OCDE defende fim das reformas antecipadas

A OCDE defende também a inclusão dos pensionistas atuais da Caixa Geral de Aposentações nos cortes que o Governo quer fazer e o fim das portarias de extensão da contratação coletiva.

Os cortes nas pensões da Caixa Geral de Aposentações devem ser retroativos. A opinião é da OCDE que, no relatório pedido pelo Governo sobre a reforma do Estado a que a TSF teve acesso, escreve que a convergência entre os dois sistemas deve abranger não apenas os futuros como os atuais pensionistas.

A organização escreve ainda que o Governo deve abolir as portarias de extensão da contratação coletiva para as empresas que representem menos de 50 % do emprego do respetivo sector.

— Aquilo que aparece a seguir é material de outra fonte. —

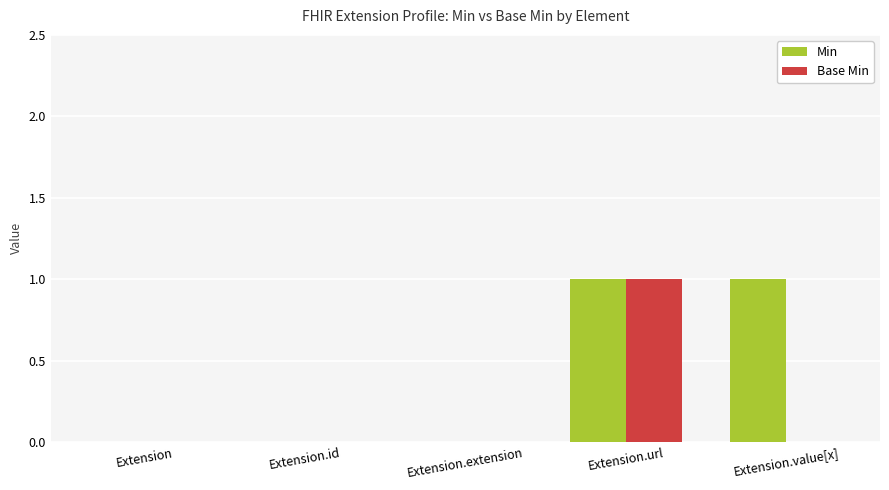

Reading left to right, what are all the values shown in this chart?

Min: 0	0	0	1	1
Base Min: 0	0	0	1	0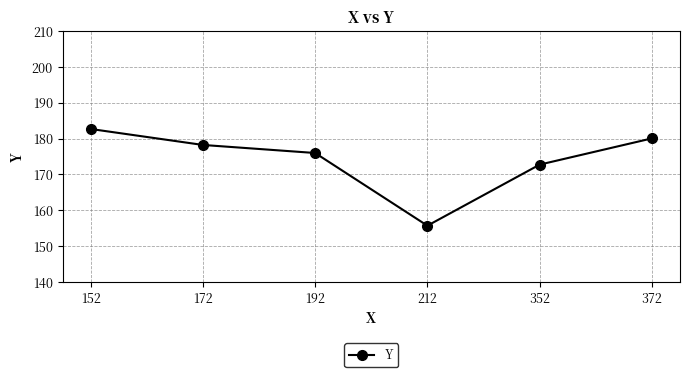

Between 172 and 212, which is larger?

172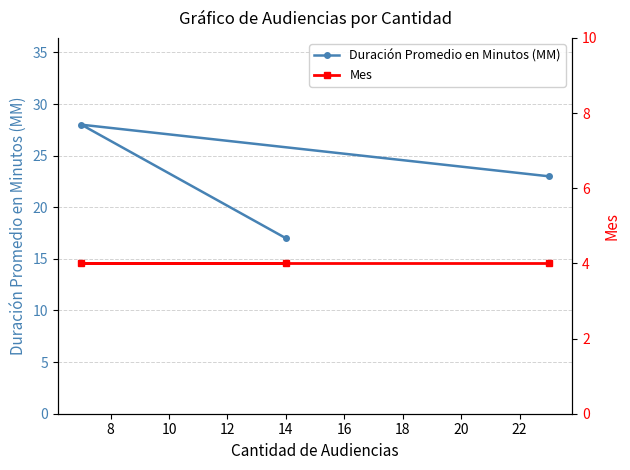

What is the average value of the Duración Promedio en Minutos (MM) series?

23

A OCDE acrescenta que o Executivo deve acabar em definitivo com as reformas antecipadas e que o salário mínimo não deve aumentar enquanto não houver sinais de recuperação do mercado de trabalho.

As indemnizações por despedimento devem ser ainda mais reduzidas. A última negociação entre Governo e parceiros sociais resultou num intervalo entre 12 e 18 dias por cada ano de trabalho.

Quanto ao subsídio de desemprego, a OCDE diz que a duração da prestação deve ser menos dependente da idade e por isso os desempregados mais velhos devem sofrer cortes, em benefício dos desempregados mais novos.

No que diz respeito à Função Pública, a OCDE escreve que o Governo deve encontrar formas de motivar e recompensar os trabalhadores do Estado, como se faz no Reino Unido, em que os funcionários podem receber, para além do salário-base, várias componentes variáveis, que incluem bónus, prémios, benefícios na reforma ou nas férias, ou até o direito a carro.